§ Work order
The response must contain every line from the records below that has "nose".

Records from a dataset
○ ○ ○ ○ ○ ○ ○

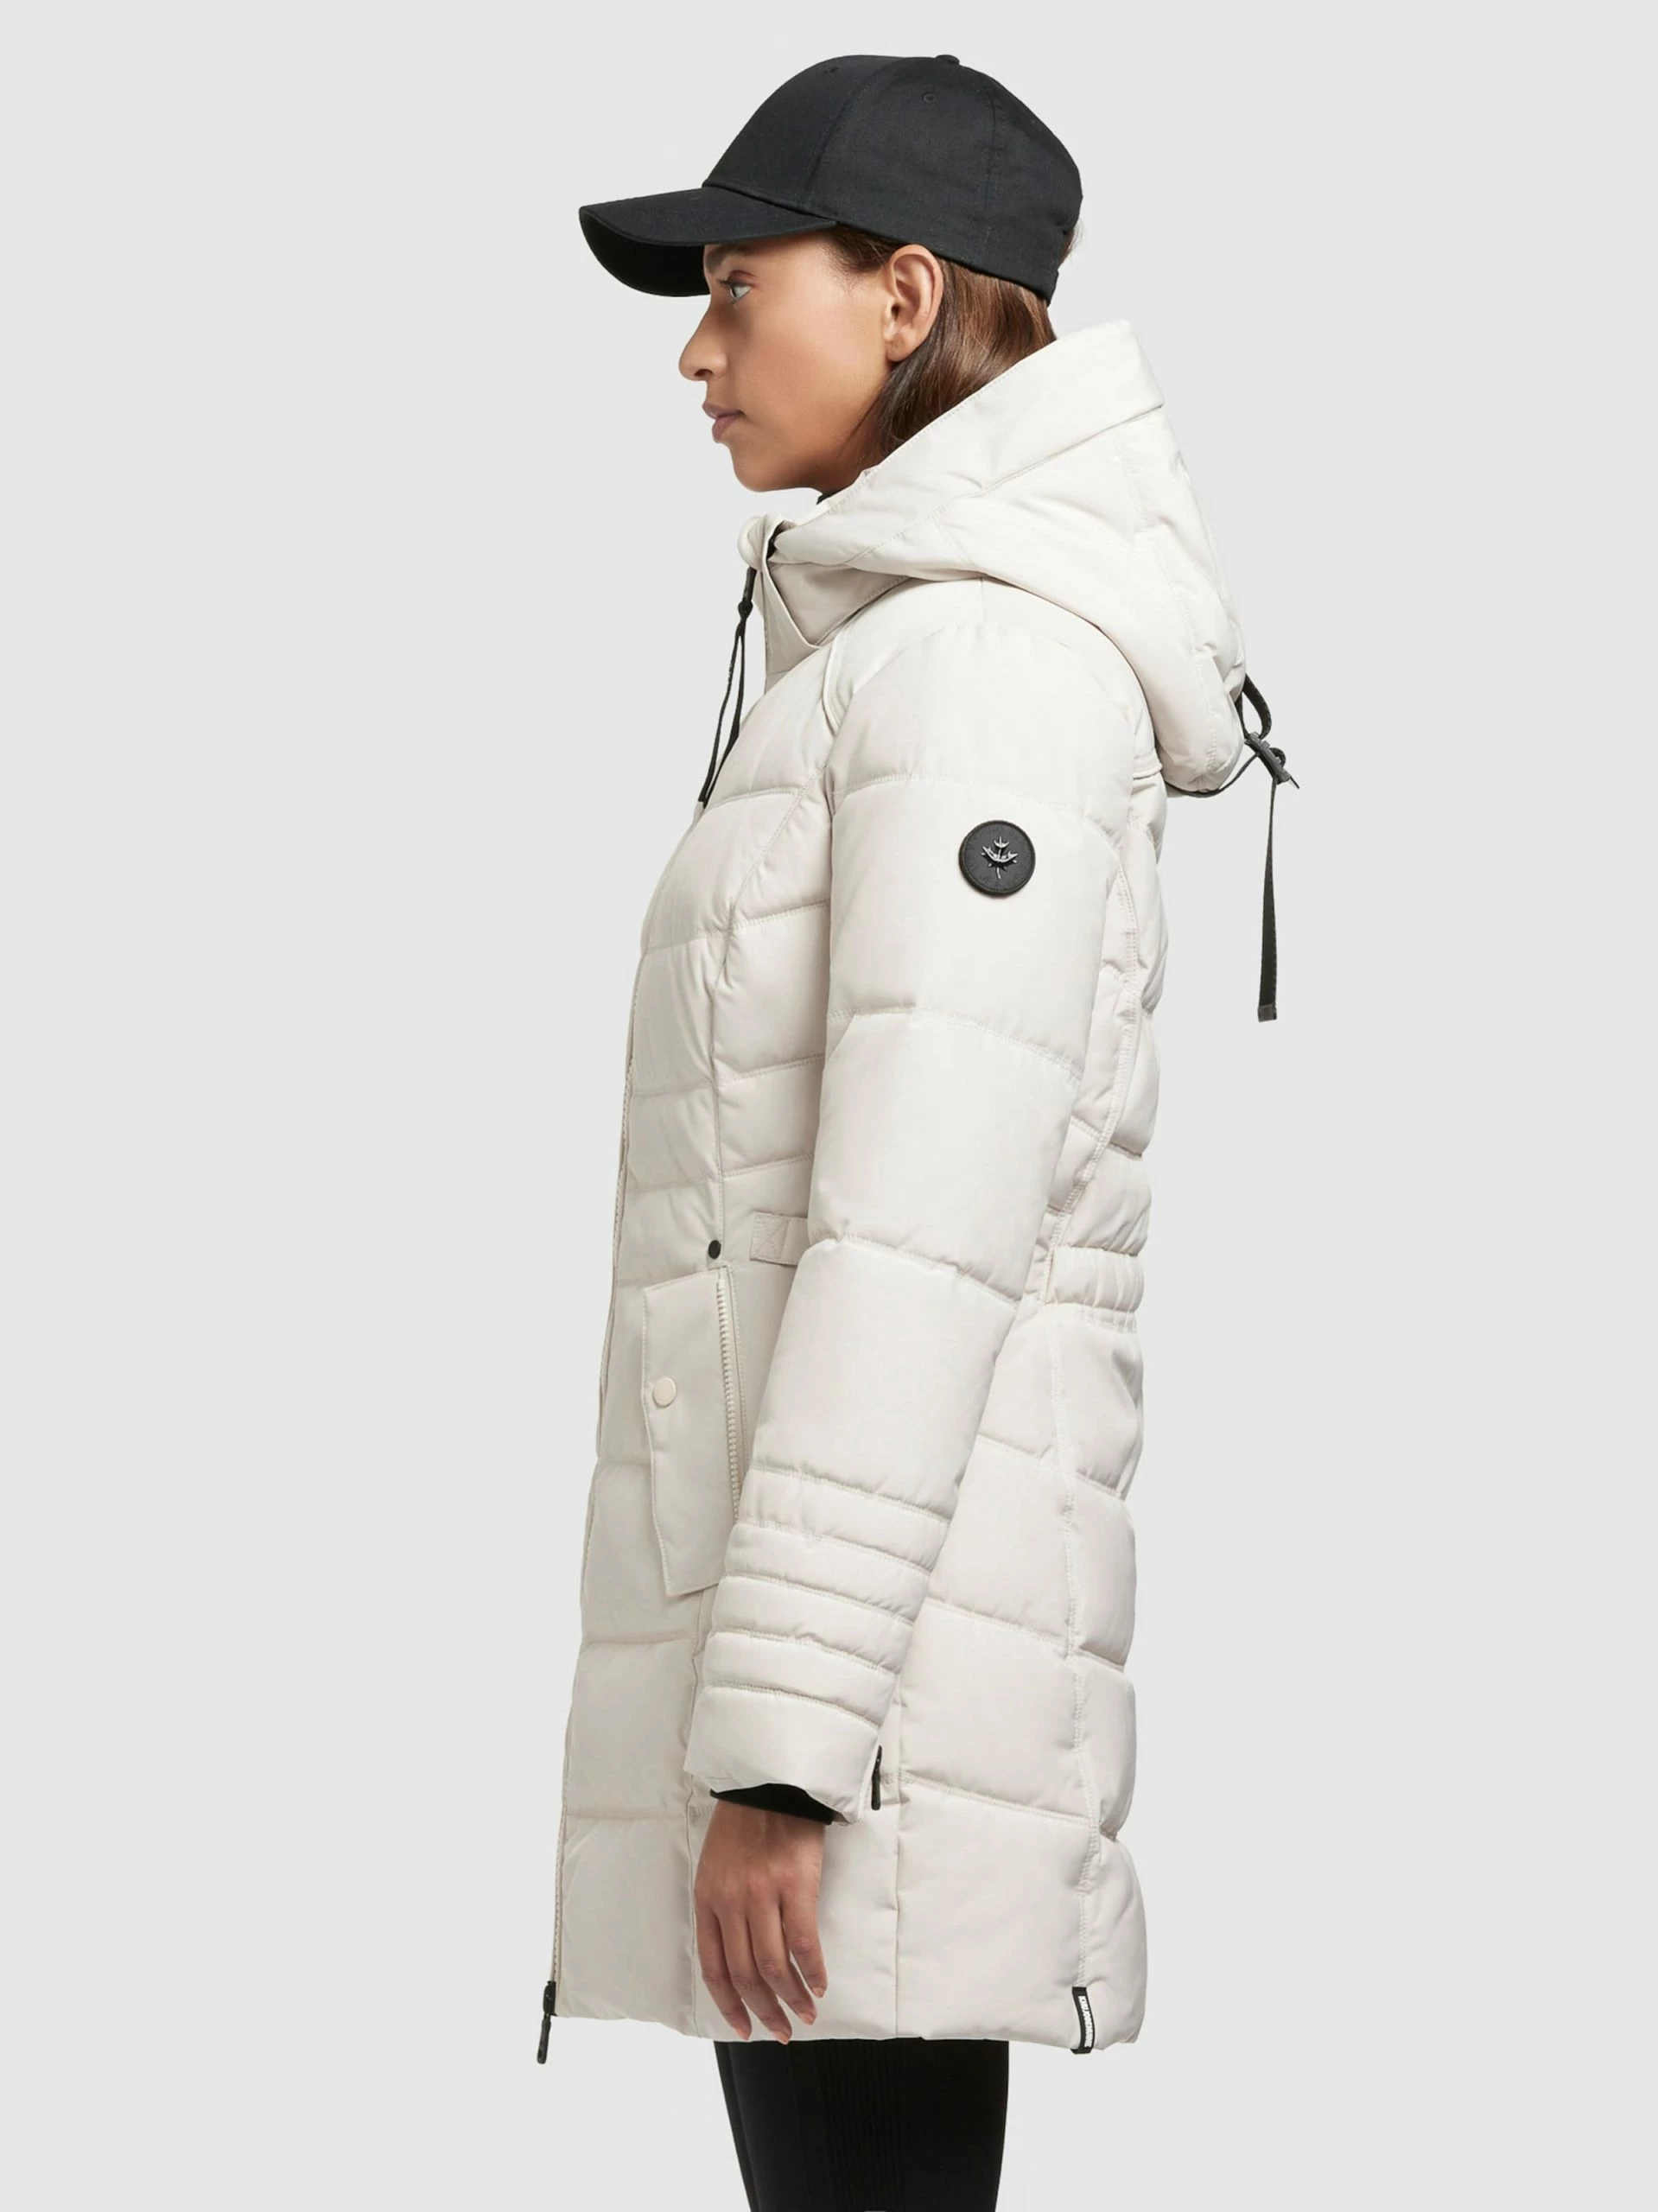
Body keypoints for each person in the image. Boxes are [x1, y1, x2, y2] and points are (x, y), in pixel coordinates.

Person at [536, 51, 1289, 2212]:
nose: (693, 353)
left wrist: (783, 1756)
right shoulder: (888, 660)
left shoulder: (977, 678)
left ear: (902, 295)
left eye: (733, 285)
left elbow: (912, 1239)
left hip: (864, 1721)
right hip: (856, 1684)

○ ○ ○ ○ ○ ○ ○

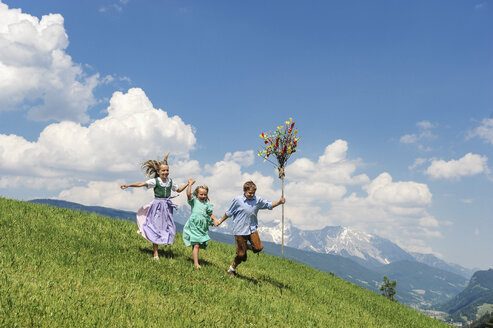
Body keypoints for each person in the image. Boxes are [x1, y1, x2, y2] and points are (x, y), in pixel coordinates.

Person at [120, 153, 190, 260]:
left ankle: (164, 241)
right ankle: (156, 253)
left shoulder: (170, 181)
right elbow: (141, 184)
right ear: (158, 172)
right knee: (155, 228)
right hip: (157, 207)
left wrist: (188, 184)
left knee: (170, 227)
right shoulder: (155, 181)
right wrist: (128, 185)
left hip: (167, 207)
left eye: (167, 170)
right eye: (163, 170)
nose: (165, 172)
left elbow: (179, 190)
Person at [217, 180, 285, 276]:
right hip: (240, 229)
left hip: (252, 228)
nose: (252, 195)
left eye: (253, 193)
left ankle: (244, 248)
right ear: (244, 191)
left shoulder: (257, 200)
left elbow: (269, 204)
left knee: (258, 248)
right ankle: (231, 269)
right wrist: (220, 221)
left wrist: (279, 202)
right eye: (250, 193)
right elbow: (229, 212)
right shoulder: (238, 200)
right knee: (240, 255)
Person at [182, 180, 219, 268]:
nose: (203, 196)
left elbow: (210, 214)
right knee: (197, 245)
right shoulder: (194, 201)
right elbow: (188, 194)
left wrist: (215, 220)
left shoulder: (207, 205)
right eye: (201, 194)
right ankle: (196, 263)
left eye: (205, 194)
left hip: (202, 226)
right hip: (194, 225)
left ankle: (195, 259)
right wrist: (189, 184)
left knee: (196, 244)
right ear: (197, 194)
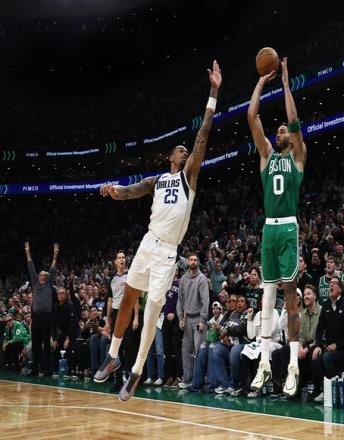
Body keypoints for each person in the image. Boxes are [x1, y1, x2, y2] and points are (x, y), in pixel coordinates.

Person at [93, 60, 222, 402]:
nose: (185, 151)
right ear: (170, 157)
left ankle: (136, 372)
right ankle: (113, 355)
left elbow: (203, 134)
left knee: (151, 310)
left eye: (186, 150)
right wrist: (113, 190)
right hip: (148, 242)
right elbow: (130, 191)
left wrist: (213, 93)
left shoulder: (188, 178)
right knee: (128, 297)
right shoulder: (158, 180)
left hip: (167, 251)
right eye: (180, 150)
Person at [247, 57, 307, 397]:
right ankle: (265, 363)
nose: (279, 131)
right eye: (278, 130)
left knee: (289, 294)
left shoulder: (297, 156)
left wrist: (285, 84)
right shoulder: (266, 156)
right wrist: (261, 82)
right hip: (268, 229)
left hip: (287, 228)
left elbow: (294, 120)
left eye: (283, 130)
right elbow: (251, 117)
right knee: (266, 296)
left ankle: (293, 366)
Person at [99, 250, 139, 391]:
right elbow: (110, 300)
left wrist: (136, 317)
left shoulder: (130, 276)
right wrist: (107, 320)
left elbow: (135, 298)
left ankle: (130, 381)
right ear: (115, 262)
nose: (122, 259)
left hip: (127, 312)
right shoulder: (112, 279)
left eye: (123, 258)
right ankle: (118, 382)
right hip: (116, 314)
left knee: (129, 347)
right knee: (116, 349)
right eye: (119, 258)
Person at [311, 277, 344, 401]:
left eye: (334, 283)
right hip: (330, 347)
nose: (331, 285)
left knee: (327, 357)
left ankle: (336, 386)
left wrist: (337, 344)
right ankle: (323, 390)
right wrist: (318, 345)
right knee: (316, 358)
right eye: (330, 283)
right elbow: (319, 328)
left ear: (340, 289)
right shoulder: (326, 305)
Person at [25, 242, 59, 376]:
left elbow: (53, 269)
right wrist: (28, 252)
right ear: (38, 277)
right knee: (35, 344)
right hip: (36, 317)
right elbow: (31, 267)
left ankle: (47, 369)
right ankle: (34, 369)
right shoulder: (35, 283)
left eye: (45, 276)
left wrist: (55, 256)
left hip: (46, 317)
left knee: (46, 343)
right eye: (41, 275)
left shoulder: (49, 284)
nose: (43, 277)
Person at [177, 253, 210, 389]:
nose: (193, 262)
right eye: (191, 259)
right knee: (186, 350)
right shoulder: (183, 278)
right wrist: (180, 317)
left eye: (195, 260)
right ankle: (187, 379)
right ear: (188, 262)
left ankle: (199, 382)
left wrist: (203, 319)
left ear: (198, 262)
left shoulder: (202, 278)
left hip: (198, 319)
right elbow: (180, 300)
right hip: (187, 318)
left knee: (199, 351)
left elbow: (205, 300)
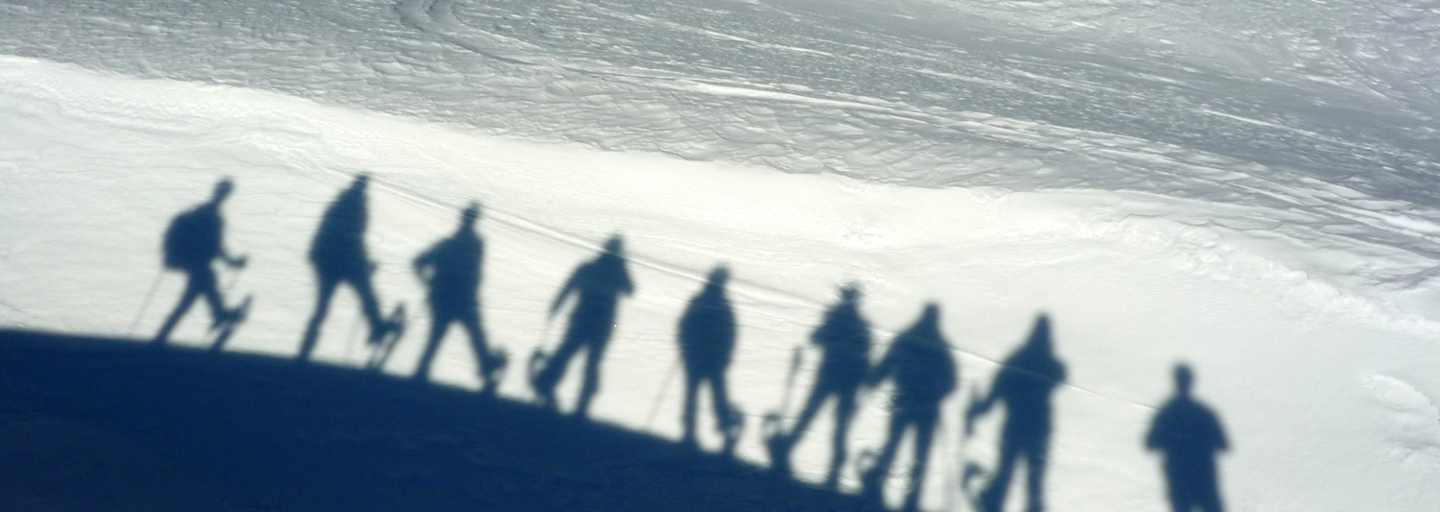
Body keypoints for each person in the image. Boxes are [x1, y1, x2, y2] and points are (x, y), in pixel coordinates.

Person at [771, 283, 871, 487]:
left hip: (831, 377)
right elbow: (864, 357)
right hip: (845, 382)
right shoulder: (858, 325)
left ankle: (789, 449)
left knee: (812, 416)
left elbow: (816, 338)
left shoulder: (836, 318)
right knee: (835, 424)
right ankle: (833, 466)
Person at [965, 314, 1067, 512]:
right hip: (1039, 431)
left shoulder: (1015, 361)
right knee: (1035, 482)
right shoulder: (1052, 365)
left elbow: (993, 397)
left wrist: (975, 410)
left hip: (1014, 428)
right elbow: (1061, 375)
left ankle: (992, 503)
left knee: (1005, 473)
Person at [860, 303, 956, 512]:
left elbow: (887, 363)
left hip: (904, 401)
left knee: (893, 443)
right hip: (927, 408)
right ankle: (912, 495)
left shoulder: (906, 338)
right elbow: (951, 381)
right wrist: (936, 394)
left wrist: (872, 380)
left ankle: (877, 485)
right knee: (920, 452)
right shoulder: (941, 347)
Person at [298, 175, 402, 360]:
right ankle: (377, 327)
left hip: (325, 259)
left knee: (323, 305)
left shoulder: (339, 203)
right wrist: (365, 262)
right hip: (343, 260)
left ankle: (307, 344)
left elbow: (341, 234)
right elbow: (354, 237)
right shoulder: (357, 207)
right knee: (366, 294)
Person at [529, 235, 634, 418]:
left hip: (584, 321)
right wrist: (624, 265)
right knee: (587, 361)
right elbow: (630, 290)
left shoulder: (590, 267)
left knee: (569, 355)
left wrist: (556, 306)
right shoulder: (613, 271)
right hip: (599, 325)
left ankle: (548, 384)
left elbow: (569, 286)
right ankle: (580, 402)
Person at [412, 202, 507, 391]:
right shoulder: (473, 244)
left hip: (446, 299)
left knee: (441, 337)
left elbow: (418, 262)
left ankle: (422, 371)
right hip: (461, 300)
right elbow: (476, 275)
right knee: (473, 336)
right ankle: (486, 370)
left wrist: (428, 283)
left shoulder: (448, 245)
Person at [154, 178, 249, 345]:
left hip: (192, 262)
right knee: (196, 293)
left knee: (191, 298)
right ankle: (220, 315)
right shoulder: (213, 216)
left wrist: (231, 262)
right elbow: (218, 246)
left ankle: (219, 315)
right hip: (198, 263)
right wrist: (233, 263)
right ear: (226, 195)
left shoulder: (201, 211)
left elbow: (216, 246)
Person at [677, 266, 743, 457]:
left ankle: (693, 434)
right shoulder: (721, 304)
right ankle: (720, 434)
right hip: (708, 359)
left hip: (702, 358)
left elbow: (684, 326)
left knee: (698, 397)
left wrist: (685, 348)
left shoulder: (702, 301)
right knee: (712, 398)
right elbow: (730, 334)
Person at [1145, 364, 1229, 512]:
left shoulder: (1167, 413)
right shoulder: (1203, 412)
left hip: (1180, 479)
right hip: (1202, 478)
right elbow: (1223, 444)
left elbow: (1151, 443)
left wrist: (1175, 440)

○ ○ ○ ○ ○ ○ ○

§ Task solution
nose: (693, 353)
nose: (165, 172)
nose: (252, 195)
nose: (203, 196)
nose: (185, 151)
nose: (279, 131)
nose: (122, 259)
nose: (331, 285)
nose: (43, 277)
nose: (193, 262)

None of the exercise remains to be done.